On if he thinks Hari could lose control in the ring again, Passenier said, “I don’t know. I don’t know. I’m a trainer. I”m not a shrink. I don’t know what’s going on in his head. The only thing I can do is guide him in fighting. And I know, and I’m not ashamed to say this … because he can blow a fuse and I get the benefit of this by pushing him and pushing him. Other fighters don’t want to be pushed like he wants to be pushed.”

So in a way, Passenier is playing with fire by pushing Hari to the limit in order to get the best version of him in the ring. He knows exactly how his fighter operates, has accepted it long ago and is willing to live with the results whether good or bad. And while Hari has been disqualified twice before, Passenier says he’s not concerned about it happening again. “Why would I be?” he said. “We win together. We lose together.”

Gerges says he’s been “Waiting a long time for this” rematch, and mentioned via the pre-fight quotes released by GLORY, that he feels like Maximus from the 2000 movie Gladiator because of the great shape he is currently in. But can he win the crowd like the famous character played by Russel Crowe did? If Hari’s last fight is any indication, Gerges will be hard pressed to do so.

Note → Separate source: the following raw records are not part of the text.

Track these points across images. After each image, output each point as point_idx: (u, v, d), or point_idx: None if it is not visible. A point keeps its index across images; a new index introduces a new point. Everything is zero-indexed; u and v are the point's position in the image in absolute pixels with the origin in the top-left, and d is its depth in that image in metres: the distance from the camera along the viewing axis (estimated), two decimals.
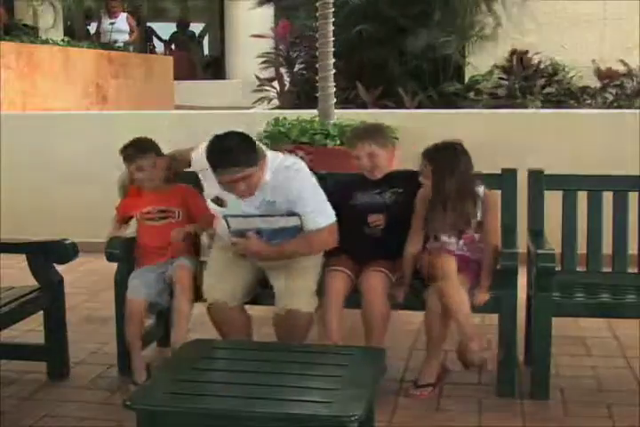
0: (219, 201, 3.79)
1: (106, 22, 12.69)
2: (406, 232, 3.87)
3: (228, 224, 3.72)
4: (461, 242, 3.81)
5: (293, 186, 3.67)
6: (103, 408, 3.64)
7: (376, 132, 4.01)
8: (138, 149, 3.98)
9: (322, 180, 3.90)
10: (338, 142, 5.59)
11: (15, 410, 3.63)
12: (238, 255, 3.79)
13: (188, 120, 6.94)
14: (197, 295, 3.82)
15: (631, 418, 3.51)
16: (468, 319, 3.61)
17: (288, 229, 3.69)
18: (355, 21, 9.29)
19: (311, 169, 3.86)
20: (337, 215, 3.90)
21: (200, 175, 3.88)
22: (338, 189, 4.01)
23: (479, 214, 3.81)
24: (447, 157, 3.77)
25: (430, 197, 3.78)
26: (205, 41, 18.47)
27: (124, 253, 3.96)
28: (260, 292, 3.83)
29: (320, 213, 3.72)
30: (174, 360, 3.17)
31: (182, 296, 3.80)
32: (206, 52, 18.45)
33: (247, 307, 3.82)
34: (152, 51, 16.32)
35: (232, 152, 3.51)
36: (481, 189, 3.83)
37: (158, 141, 4.09)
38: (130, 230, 4.13)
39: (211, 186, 3.76)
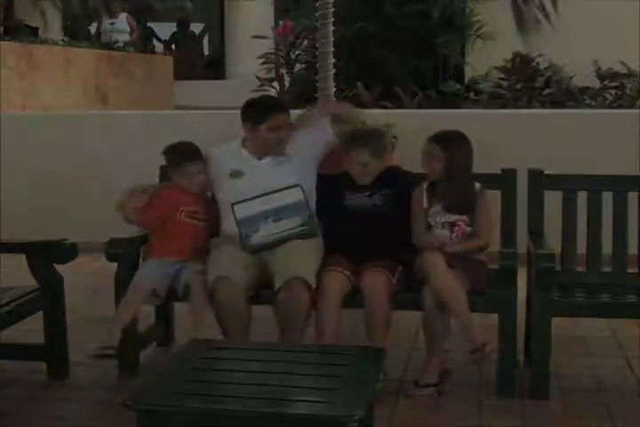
0: (237, 173, 4.05)
1: (106, 22, 12.70)
2: (400, 231, 3.92)
3: (234, 214, 3.91)
4: (454, 235, 3.84)
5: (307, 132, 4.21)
6: (103, 408, 3.64)
7: (372, 140, 3.99)
8: (185, 156, 4.02)
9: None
10: (337, 142, 5.59)
11: (15, 410, 3.64)
12: (241, 250, 3.90)
13: (187, 120, 6.94)
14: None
15: (631, 418, 3.51)
16: (467, 311, 3.63)
17: (291, 206, 3.92)
18: (354, 20, 9.31)
19: None
20: (329, 215, 4.00)
21: (218, 156, 4.12)
22: (328, 187, 4.08)
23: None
24: (459, 138, 3.92)
25: (441, 175, 3.86)
26: (205, 41, 18.46)
27: (124, 253, 3.96)
28: (260, 291, 3.84)
29: None
30: (174, 360, 3.17)
31: (198, 296, 3.81)
32: (206, 52, 18.45)
33: None
34: (152, 51, 16.31)
35: (282, 102, 4.31)
36: (477, 185, 3.91)
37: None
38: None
39: (230, 160, 4.08)
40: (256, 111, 4.05)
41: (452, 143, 3.88)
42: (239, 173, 4.06)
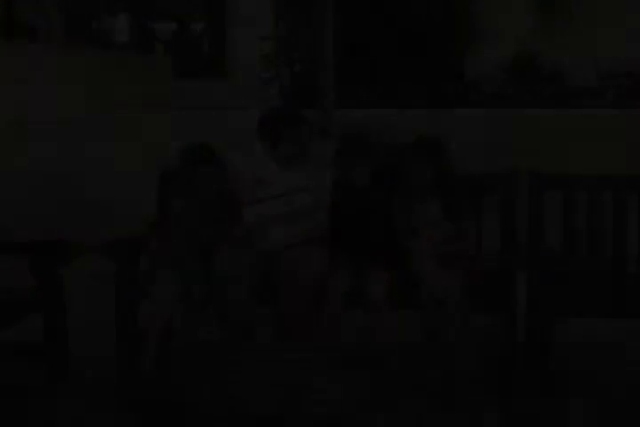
0: (260, 181, 4.03)
1: (106, 22, 12.71)
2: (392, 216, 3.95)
3: (246, 216, 3.95)
4: (435, 234, 3.86)
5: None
6: (103, 408, 3.64)
7: (357, 147, 3.99)
8: (199, 158, 3.99)
9: None
10: None
11: (15, 410, 3.64)
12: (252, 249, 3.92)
13: (187, 121, 6.96)
14: None
15: (633, 419, 3.51)
16: (466, 307, 3.67)
17: (303, 210, 3.95)
18: (354, 20, 9.32)
19: None
20: (332, 215, 4.02)
21: (240, 160, 4.08)
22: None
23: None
24: (440, 143, 3.93)
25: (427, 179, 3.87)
26: (205, 41, 18.49)
27: (124, 253, 3.96)
28: (264, 292, 3.84)
29: None
30: (174, 360, 3.17)
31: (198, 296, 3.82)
32: (206, 52, 18.47)
33: None
34: (152, 51, 16.34)
35: (296, 113, 4.08)
36: (464, 187, 3.96)
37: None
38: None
39: (253, 167, 4.05)
40: (271, 130, 4.03)
41: (437, 149, 3.90)
42: (262, 180, 4.04)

Hari’s fans blew the roof off of Koenig Pilsener Arena at GLORY: COLLISION, but that fight was in Germany. GLORY 51 is taking place in the Netherlands, where Hari hasn’t fought since defeating Gokan Saki back in 2012. The demand to see him there will be huge, so you can expect a lively and raucous crowd on Saturday afternoon. Gerges is from the Netherlands, so he will have some fans in the building for sure, but Hari’s fans should easily outnumber them. “Hari fighting in Rotterdam and just having a fight in that country is a big deal,” Grisham said.

Just how much of a part can the crowd play in the fight?

“It always plays a part,” said the No.6-ranked GLORY heavyweight Ismael Londt, who lost to Hari by TKO at the Akhmat Fight Show in Grozny, Russia in 2014.”Sometimes positive, sometimes negative.”  Londt faced a much different set of circumstances than Gerges will since Hari is friends with Grozny president Ramzan Kadyrov, which made for a very hostile crowd. Londt said “some things happened just before the fight,” but would not reveal them. “He won and I lost. That’s what it was,” he said, refusing to make any excuses.

Grisham made a good point about how the noisy crowd could negatively impact Hari because it will make it hard for him to hear instructions from Passenier, who can often be a calming presence for his fighters. There is always a chance he won’t be able listen to his corner due to the noise and instincts will ultimately kick in. “That crowd is going to be going so berzerko, if he lands a big clean punch they are going to want him to go for the kill.”

Hari continues to say all the right things and it appears he is no longer kickboxing’s resident “Bad Boy,” but the possibility of him going off the rails still exists. As the saying goes, what’s past is prologue, which is why so many are drawn to the 18-year veteran like moths to the flame. They are watching because the mystery of Hari remains intact, and the element of impending danger still radiates. So is Badr Hari still the “Bad Boy” of kickboxing? Well, he’s no longer who he once was, but there is always the chance that version of him returns.

“People connect change with something not good. I don’t think I’ve changed. I just think I’ve gotten smarter. I’ve been the bad guy for a long time. Maybe it’s time to switch the style up … or maybe not.”